Friday, 14 March 2014

Chapter 2: Account Management

Chapter 2: Account Management

Navigating in your AdWords Account:

There are 6 main tabs in the primary menu of an AdWords account. We'll go through each of these tabs here:
  • The home page gives you a snapshot of your account.
  • The Campaigns tab is very important. That's where you can create and edit campaigns, ads, keywords, and settings.  The campaign tab also gives you an overview of your performance.
  • The Opportunities tab helps you find keywords and provides you with bidding and budgeting ideas to improve your campaign performance.
  • Within the Tools and Analysis tab you'll find account tools to manage and improve your account.
  • The Billing tab is where you enter and change your billing details, can see your billing history, and are able to print invoices.
  • The My Account tab is where you can update all your personal information.
When you first open your AdWords account you'll be asked to set up a currency and time zone. You can only change your time zone one time.

Selecting your local currency and time zone (or the local currency and time zone of your client if you're opening an account on behalf of someone else) is recommended.

Managing Your Login Information

You can change your AdWords sign-in information at any time. However, if you change your password it will change the password for all the Google products you've got under that username.
And if you change your email address it will change all the email addresses you use to sign into all Google products.

So you may want to add an email address to your account instead of changing it.
The settings specified at the account level include a unique email address, a password, and your billing information.

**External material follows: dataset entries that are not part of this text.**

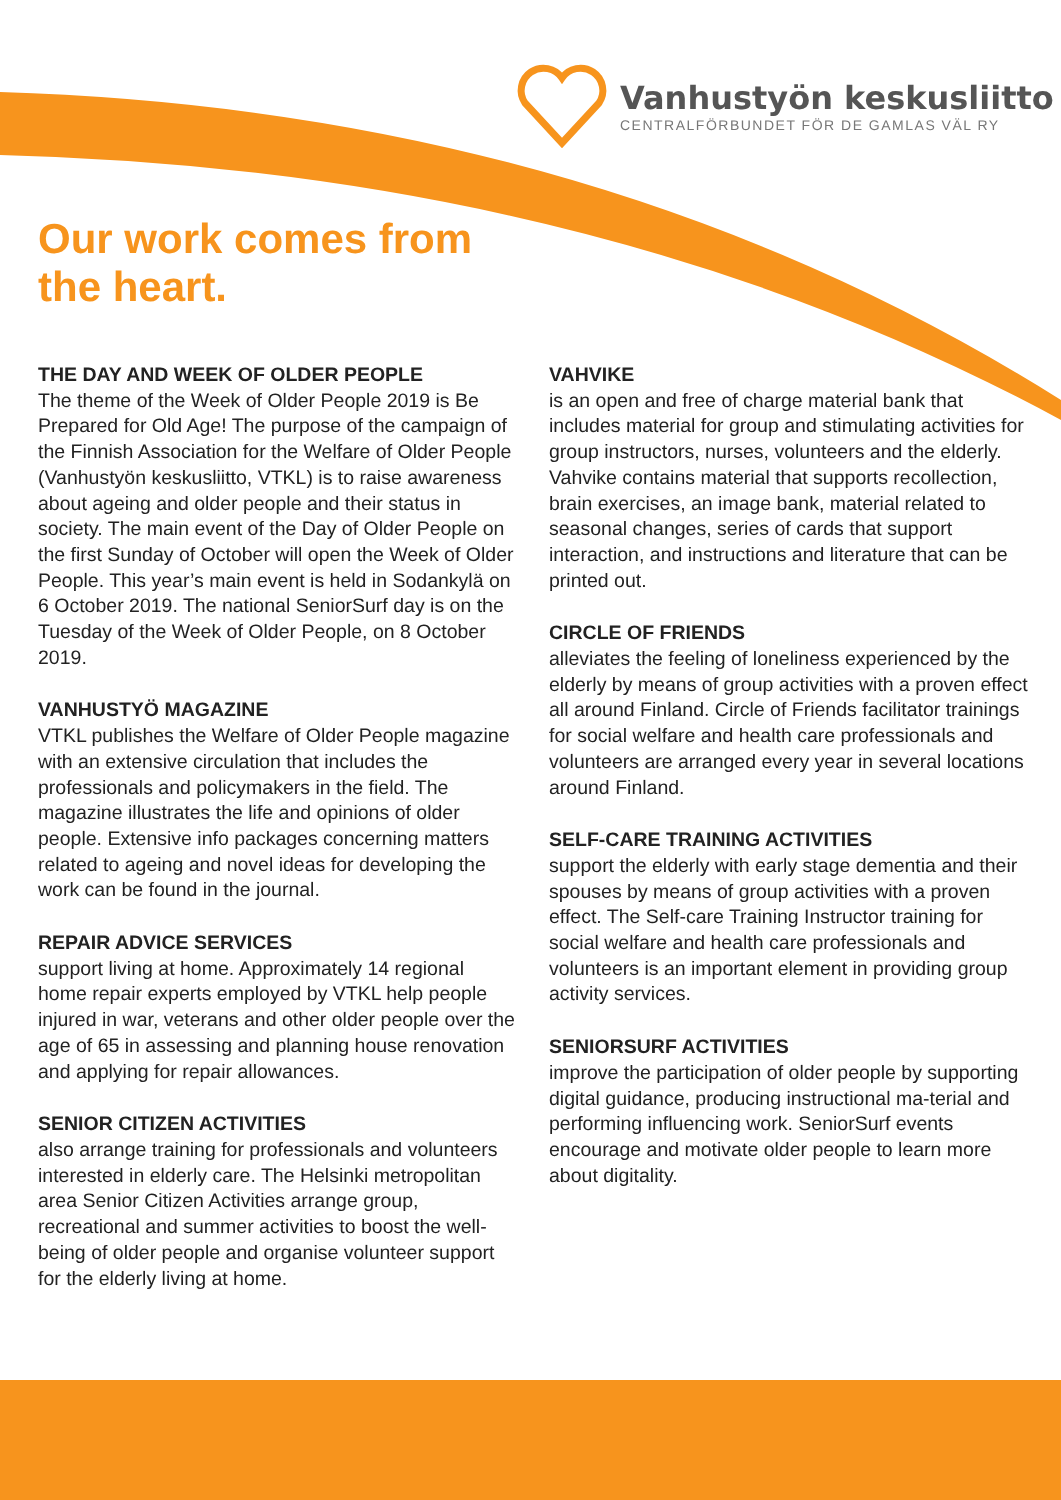Vanhustyön keskusliitto
CENTRALFÖRBUNDET FÖR DE GAMLAS VÄL RY
Our work comes from
the heart.
THE DAY AND WEEK OF OLDER PEOPLE
The theme of the Week of Older People 2019 is Be Prepared for Old Age! The purpose of the campaign of the Finnish Association for the Welfare of Older People (Vanhustyön keskusliitto, VTKL) is to raise awareness about ageing and older people and their status in society. The main event of the Day of Older People on the first Sunday of October will open the Week of Older People. This year’s main event is held in Sodankylä on 6 October 2019. The national SeniorSurf day is on the Tuesday of the Week of Older People, on 8 October 2019.
VANHUSTYÖ MAGAZINE
VTKL publishes the Welfare of Older People magazine with an extensive circulation that includes the professionals and policymakers in the field. The magazine illustrates the life and opinions of older people. Extensive info packages concerning matters related to ageing and novel ideas for developing the work can be found in the journal.
REPAIR ADVICE SERVICES
support living at home. Approximately 14 regional home repair experts employed by VTKL help people injured in war, veterans and other older people over the age of 65 in assessing and planning house renovation and applying for repair allowances.
SENIOR CITIZEN ACTIVITIES
also arrange training for professionals and volunteers interested in elderly care. The Helsinki metropolitan area Senior Citizen Activities arrange group, recreational and summer activities to boost the well-being of older people and organise volunteer support for the elderly living at home.
VAHVIKE
is an open and free of charge material bank that includes material for group and stimulating activities for group instructors, nurses, volunteers and the elderly. Vahvike contains material that supports recollection, brain exercises, an image bank, material related to seasonal changes, series of cards that support interaction, and instructions and literature that can be printed out.
CIRCLE OF FRIENDS
alleviates the feeling of loneliness experienced by the elderly by means of group activities with a proven effect all around Finland. Circle of Friends facilitator trainings for social welfare and health care professionals and volunteers are arranged every year in several locations around Finland.
SELF-CARE TRAINING ACTIVITIES
support the elderly with early stage dementia and their spouses by means of group activities with a proven effect. The Self-care Training Instructor training for social welfare and health care professionals and volunteers is an important element in providing group activity services.
SENIORSURF ACTIVITIES
improve the participation of older people by supporting digital guidance, producing instructional ma-terial and performing influencing work. SeniorSurf events encourage and motivate older people to learn more about digitality.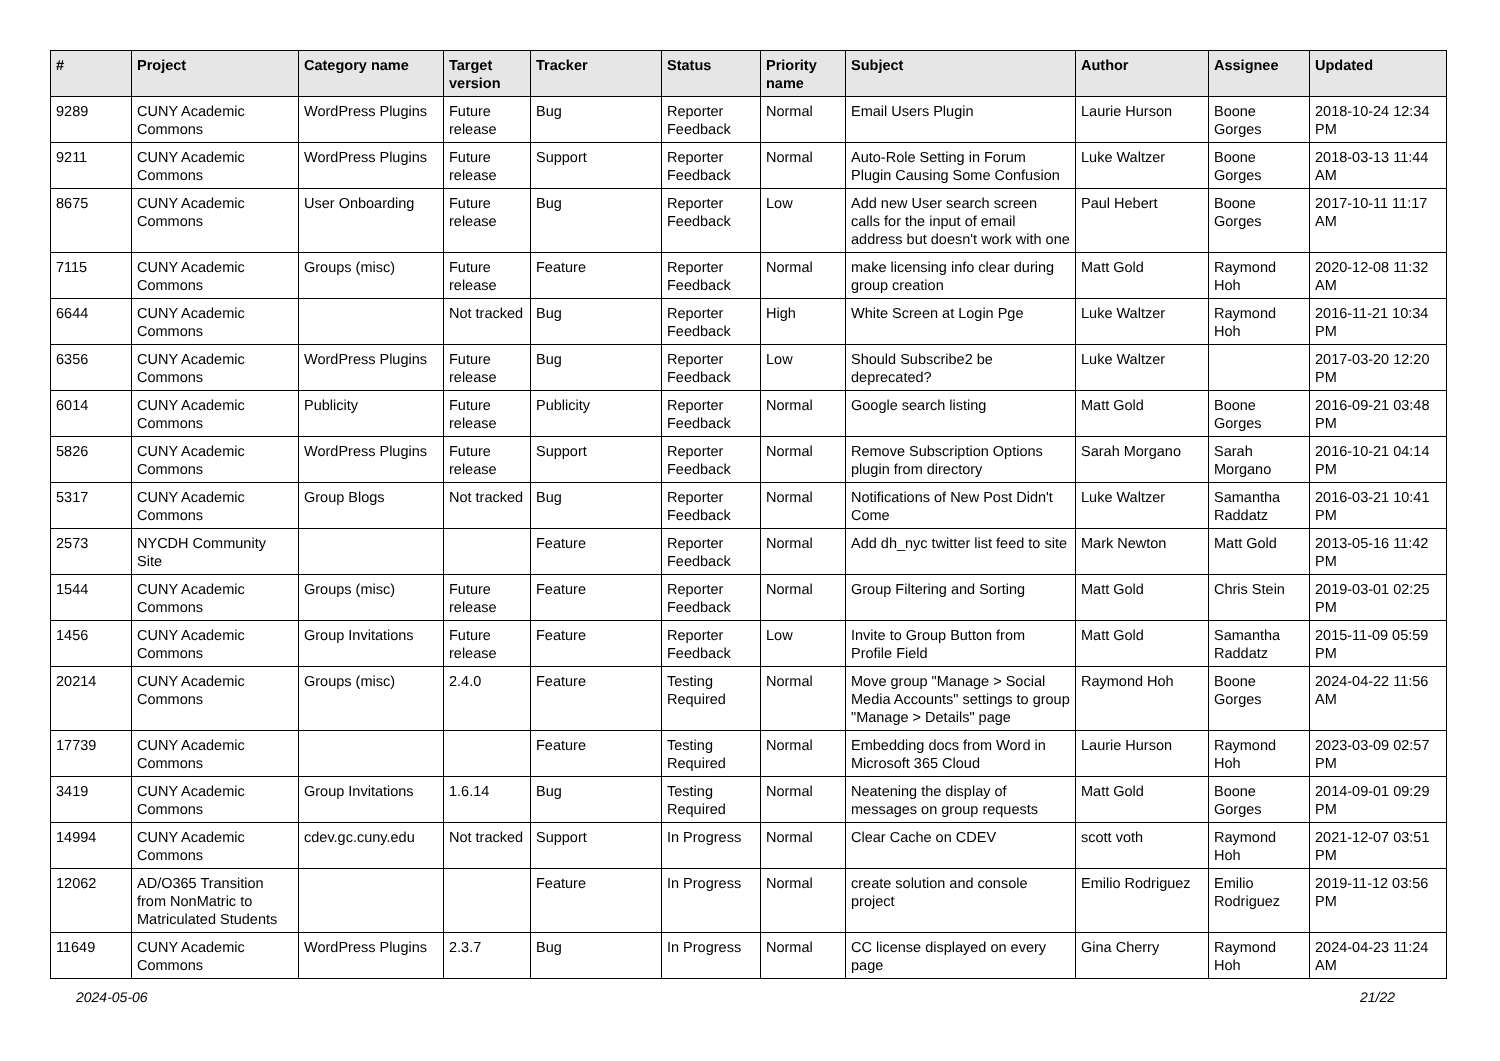| # | Project | Category name | Target version | Tracker | Status | Priority name | Subject | Author | Assignee | Updated |
| --- | --- | --- | --- | --- | --- | --- | --- | --- | --- | --- |
| 9289 | CUNY Academic Commons | WordPress Plugins | Future release | Bug | Reporter Feedback | Normal | Email Users Plugin | Laurie Hurson | Boone Gorges | 2018-10-24 12:34 PM |
| 9211 | CUNY Academic Commons | WordPress Plugins | Future release | Support | Reporter Feedback | Normal | Auto-Role Setting in Forum Plugin Causing Some Confusion | Luke Waltzer | Boone Gorges | 2018-03-13 11:44 AM |
| 8675 | CUNY Academic Commons | User Onboarding | Future release | Bug | Reporter Feedback | Low | Add new User search screen calls for the input of email address but doesn't work with one | Paul Hebert | Boone Gorges | 2017-10-11 11:17 AM |
| 7115 | CUNY Academic Commons | Groups (misc) | Future release | Feature | Reporter Feedback | Normal | make licensing info clear during group creation | Matt Gold | Raymond Hoh | 2020-12-08 11:32 AM |
| 6644 | CUNY Academic Commons | | Not tracked | Bug | Reporter Feedback | High | White Screen at Login Pge | Luke Waltzer | Raymond Hoh | 2016-11-21 10:34 PM |
| 6356 | CUNY Academic Commons | WordPress Plugins | Future release | Bug | Reporter Feedback | Low | Should Subscribe2 be deprecated? | Luke Waltzer | | 2017-03-20 12:20 PM |
| 6014 | CUNY Academic Commons | Publicity | Future release | Publicity | Reporter Feedback | Normal | Google search listing | Matt Gold | Boone Gorges | 2016-09-21 03:48 PM |
| 5826 | CUNY Academic Commons | WordPress Plugins | Future release | Support | Reporter Feedback | Normal | Remove Subscription Options plugin from directory | Sarah Morgano | Sarah Morgano | 2016-10-21 04:14 PM |
| 5317 | CUNY Academic Commons | Group Blogs | Not tracked | Bug | Reporter Feedback | Normal | Notifications of New Post Didn't Come | Luke Waltzer | Samantha Raddatz | 2016-03-21 10:41 PM |
| 2573 | NYCDH Community Site | | | Feature | Reporter Feedback | Normal | Add dh_nyc twitter list feed to site | Mark Newton | Matt Gold | 2013-05-16 11:42 PM |
| 1544 | CUNY Academic Commons | Groups (misc) | Future release | Feature | Reporter Feedback | Normal | Group Filtering and Sorting | Matt Gold | Chris Stein | 2019-03-01 02:25 PM |
| 1456 | CUNY Academic Commons | Group Invitations | Future release | Feature | Reporter Feedback | Low | Invite to Group Button from Profile Field | Matt Gold | Samantha Raddatz | 2015-11-09 05:59 PM |
| 20214 | CUNY Academic Commons | Groups (misc) | 2.4.0 | Feature | Testing Required | Normal | Move group "Manage > Social Media Accounts" settings to group "Manage > Details" page | Raymond Hoh | Boone Gorges | 2024-04-22 11:56 AM |
| 17739 | CUNY Academic Commons | | | Feature | Testing Required | Normal | Embedding docs from Word in Microsoft 365 Cloud | Laurie Hurson | Raymond Hoh | 2023-03-09 02:57 PM |
| 3419 | CUNY Academic Commons | Group Invitations | 1.6.14 | Bug | Testing Required | Normal | Neatening the display of messages on group requests | Matt Gold | Boone Gorges | 2014-09-01 09:29 PM |
| 14994 | CUNY Academic Commons | cdev.gc.cuny.edu | Not tracked | Support | In Progress | Normal | Clear Cache on CDEV | scott voth | Raymond Hoh | 2021-12-07 03:51 PM |
| 12062 | AD/O365 Transition from NonMatric to Matriculated Students | | | Feature | In Progress | Normal | create solution and console project | Emilio Rodriguez | Emilio Rodriguez | 2019-11-12 03:56 PM |
| 11649 | CUNY Academic Commons | WordPress Plugins | 2.3.7 | Bug | In Progress | Normal | CC license displayed on every page | Gina Cherry | Raymond Hoh | 2024-04-23 11:24 AM |
2024-05-06 21/22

Organizing Your AdWords Account

A well-structured account allows you to see which ads are creating the best conversions (sales and leads) along with traffic.

You'll want to structure your campaigns by theme or product. For each campaign, it's best to have sets of ads with keywords directly related to each ad. This improves your Quality Score which can lower the amount you pay per click.

For each campaign, AdWords recommends breaking it up into several ad groups with 2 or 3 ads and 10-20 keywords within each ad group.

This allows you to monitor your budget, locate keywords quickly, and manage and edit your campaigns quickly and easily.

To sum it up, AdWords recommends you use separate campaigns for product lines, general themes, and types of services offered.

Each campaign should have a tightly themed ad group that focuses on one product, service or theme.

And each ad group should contain a specific keyword list that relates directly to the ad text.